* DATA LISTING:

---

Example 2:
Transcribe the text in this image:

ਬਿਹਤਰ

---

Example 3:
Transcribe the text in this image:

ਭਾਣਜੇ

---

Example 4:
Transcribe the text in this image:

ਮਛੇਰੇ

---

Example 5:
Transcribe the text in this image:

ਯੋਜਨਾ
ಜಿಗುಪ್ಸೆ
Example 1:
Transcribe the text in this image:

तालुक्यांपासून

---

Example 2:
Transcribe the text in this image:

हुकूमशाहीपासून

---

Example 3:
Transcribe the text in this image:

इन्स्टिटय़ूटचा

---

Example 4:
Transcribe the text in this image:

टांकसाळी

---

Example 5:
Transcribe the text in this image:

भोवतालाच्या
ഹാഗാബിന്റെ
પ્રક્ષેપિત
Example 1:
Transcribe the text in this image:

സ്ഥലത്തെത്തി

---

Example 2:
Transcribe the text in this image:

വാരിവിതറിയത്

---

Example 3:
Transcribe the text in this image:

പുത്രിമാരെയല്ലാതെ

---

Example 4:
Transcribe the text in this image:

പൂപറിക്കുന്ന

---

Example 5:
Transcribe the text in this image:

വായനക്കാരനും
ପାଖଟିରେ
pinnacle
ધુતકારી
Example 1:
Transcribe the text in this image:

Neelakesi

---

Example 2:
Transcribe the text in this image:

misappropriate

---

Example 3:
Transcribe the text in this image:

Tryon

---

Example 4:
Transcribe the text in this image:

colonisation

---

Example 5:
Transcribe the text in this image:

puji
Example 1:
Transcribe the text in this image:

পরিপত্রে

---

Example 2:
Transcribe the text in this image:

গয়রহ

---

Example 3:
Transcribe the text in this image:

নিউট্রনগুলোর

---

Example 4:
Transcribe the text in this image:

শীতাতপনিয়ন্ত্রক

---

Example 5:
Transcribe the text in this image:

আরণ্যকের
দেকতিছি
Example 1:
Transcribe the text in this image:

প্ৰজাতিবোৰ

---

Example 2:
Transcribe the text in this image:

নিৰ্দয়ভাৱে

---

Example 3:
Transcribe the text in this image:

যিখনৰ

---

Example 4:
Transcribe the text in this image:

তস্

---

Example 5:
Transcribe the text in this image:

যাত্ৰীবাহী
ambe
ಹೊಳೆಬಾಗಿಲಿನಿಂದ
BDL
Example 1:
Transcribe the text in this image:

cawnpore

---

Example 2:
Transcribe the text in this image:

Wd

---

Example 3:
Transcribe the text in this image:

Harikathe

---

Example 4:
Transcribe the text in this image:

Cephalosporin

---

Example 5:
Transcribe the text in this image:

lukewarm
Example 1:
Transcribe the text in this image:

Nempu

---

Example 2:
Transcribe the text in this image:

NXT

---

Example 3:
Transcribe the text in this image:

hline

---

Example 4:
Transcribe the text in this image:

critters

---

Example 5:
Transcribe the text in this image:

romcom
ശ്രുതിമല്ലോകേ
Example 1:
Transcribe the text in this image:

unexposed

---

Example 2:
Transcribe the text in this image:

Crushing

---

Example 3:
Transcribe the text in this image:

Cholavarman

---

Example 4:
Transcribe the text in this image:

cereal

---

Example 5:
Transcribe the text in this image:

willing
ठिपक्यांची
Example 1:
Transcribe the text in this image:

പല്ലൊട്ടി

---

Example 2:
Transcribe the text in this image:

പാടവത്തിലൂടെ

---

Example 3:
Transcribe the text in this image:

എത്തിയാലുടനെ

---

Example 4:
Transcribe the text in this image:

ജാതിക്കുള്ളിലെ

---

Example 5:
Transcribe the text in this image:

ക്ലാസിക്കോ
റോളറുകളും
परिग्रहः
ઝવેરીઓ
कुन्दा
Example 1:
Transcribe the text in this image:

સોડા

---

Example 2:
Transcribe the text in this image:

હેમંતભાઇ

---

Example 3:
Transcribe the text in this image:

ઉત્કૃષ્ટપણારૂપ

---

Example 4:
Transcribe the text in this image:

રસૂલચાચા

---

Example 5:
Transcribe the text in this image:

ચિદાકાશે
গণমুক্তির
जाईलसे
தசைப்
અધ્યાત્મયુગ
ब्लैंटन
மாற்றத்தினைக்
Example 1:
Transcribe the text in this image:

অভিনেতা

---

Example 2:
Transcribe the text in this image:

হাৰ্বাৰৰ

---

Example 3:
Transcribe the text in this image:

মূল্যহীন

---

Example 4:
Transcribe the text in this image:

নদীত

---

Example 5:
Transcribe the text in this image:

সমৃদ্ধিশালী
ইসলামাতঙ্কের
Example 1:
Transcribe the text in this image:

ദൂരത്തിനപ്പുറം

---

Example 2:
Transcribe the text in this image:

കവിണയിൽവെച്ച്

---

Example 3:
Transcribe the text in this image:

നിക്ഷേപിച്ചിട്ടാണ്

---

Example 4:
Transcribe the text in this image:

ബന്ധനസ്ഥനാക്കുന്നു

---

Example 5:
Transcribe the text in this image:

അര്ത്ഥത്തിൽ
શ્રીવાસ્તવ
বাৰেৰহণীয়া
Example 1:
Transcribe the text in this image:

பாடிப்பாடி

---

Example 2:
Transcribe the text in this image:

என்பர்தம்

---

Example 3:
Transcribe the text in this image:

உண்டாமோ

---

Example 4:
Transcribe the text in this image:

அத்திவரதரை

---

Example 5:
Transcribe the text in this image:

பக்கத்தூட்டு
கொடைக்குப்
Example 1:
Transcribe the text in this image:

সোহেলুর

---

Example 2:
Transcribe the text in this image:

* EXERCISE:
Keeping every word in place, restate the entries above.

* ANSWER TO THIS TASK:
---

Example 2:
Transcribe the text in this image:

ਬਿਹਤਰ

---

Example 3:
Transcribe the text in this image:

ਭਾਣਜੇ

---

Example 4:
Transcribe the text in this image:

ਮਛੇਰੇ

---

Example 5:
Transcribe the text in this image:

ਯੋਜਨਾ
ಜಿಗುಪ್ಸೆ
Example 1:
Transcribe the text in this image:

तालुक्यांपासून

---

Example 2:
Transcribe the text in this image:

हुकूमशाहीपासून

---

Example 3:
Transcribe the text in this image:

इन्स्टिटय़ूटचा

---

Example 4:
Transcribe the text in this image:

टांकसाळी

---

Example 5:
Transcribe the text in this image:

भोवतालाच्या
ഹാഗാബിന്റെ
પ્રક્ષેપિત
Example 1:
Transcribe the text in this image:

സ്ഥലത്തെത്തി

---

Example 2:
Transcribe the text in this image:

വാരിവിതറിയത്

---

Example 3:
Transcribe the text in this image:

പുത്രിമാരെയല്ലാതെ

---

Example 4:
Transcribe the text in this image:

പൂപറിക്കുന്ന

---

Example 5:
Transcribe the text in this image:

വായനക്കാരനും
ପାଖଟିରେ
pinnacle
ધુતકારી
Example 1:
Transcribe the text in this image:

Neelakesi

---

Example 2:
Transcribe the text in this image:

misappropriate

---

Example 3:
Transcribe the text in this image:

Tryon

---

Example 4:
Transcribe the text in this image:

colonisation

---

Example 5:
Transcribe the text in this image:

puji
Example 1:
Transcribe the text in this image:

পরিপত্রে

---

Example 2:
Transcribe the text in this image:

গয়রহ

---

Example 3:
Transcribe the text in this image:

নিউট্রনগুলোর

---

Example 4:
Transcribe the text in this image:

শীতাতপনিয়ন্ত্রক

---

Example 5:
Transcribe the text in this image:

আরণ্যকের
দেকতিছি
Example 1:
Transcribe the text in this image:

প্ৰজাতিবোৰ

---

Example 2:
Transcribe the text in this image:

নিৰ্দয়ভাৱে

---

Example 3:
Transcribe the text in this image:

যিখনৰ

---

Example 4:
Transcribe the text in this image:

তস্

---

Example 5:
Transcribe the text in this image:

যাত্ৰীবাহী
ambe
ಹೊಳೆಬಾಗಿಲಿನಿಂದ
BDL
Example 1:
Transcribe the text in this image:

cawnpore

---

Example 2:
Transcribe the text in this image:

Wd

---

Example 3:
Transcribe the text in this image:

Harikathe

---

Example 4:
Transcribe the text in this image:

Cephalosporin

---

Example 5:
Transcribe the text in this image:

lukewarm
Example 1:
Transcribe the text in this image:

Nempu

---

Example 2:
Transcribe the text in this image:

NXT

---

Example 3:
Transcribe the text in this image:

hline

---

Example 4:
Transcribe the text in this image:

critters

---

Example 5:
Transcribe the text in this image:

romcom
ശ്രുതിമല്ലോകേ
Example 1:
Transcribe the text in this image:

unexposed

---

Example 2:
Transcribe the text in this image:

Crushing

---

Example 3:
Transcribe the text in this image:

Cholavarman

---

Example 4:
Transcribe the text in this image:

cereal

---

Example 5:
Transcribe the text in this image:

willing
ठिपक्यांची
Example 1:
Transcribe the text in this image:

പല്ലൊട്ടി

---

Example 2:
Transcribe the text in this image:

പാടവത്തിലൂടെ

---

Example 3:
Transcribe the text in this image:

എത്തിയാലുടനെ

---

Example 4:
Transcribe the text in this image:

ജാതിക്കുള്ളിലെ

---

Example 5:
Transcribe the text in this image:

ക്ലാസിക്കോ
റോളറുകളും
परिग्रहः
ઝવેરીઓ
कुन्दा
Example 1:
Transcribe the text in this image:

સોડા

---

Example 2:
Transcribe the text in this image:

હેમંતભાઇ

---

Example 3:
Transcribe the text in this image:

ઉત્કૃષ્ટપણારૂપ

---

Example 4:
Transcribe the text in this image:

રસૂલચાચા

---

Example 5:
Transcribe the text in this image:

ચિદાકાશે
গণমুক্তির
जाईलसे
தசைப்
અધ્યાત્મયુગ
ब्लैंटन
மாற்றத்தினைக்
Example 1:
Transcribe the text in this image:

অভিনেতা

---

Example 2:
Transcribe the text in this image:

হাৰ্বাৰৰ

---

Example 3:
Transcribe the text in this image:

মূল্যহীন

---

Example 4:
Transcribe the text in this image:

নদীত

---

Example 5:
Transcribe the text in this image:

সমৃদ্ধিশালী
ইসলামাতঙ্কের
Example 1:
Transcribe the text in this image:

ദൂരത്തിനപ്പുറം

---

Example 2:
Transcribe the text in this image:

കവിണയിൽവെച്ച്

---

Example 3:
Transcribe the text in this image:

നിക്ഷേപിച്ചിട്ടാണ്

---

Example 4:
Transcribe the text in this image:

ബന്ധനസ്ഥനാക്കുന്നു

---

Example 5:
Transcribe the text in this image:

അര്ത്ഥത്തിൽ
શ્રીવાસ્તવ
বাৰেৰহণীয়া
Example 1:
Transcribe the text in this image:

பாடிப்பாடி

---

Example 2:
Transcribe the text in this image:

என்பர்தம்

---

Example 3:
Transcribe the text in this image:

உண்டாமோ

---

Example 4:
Transcribe the text in this image:

அத்திவரதரை

---

Example 5:
Transcribe the text in this image:

பக்கத்தூட்டு
கொடைக்குப்
Example 1:
Transcribe the text in this image:

সোহেলুর

---

Example 2:
Transcribe the text in this image:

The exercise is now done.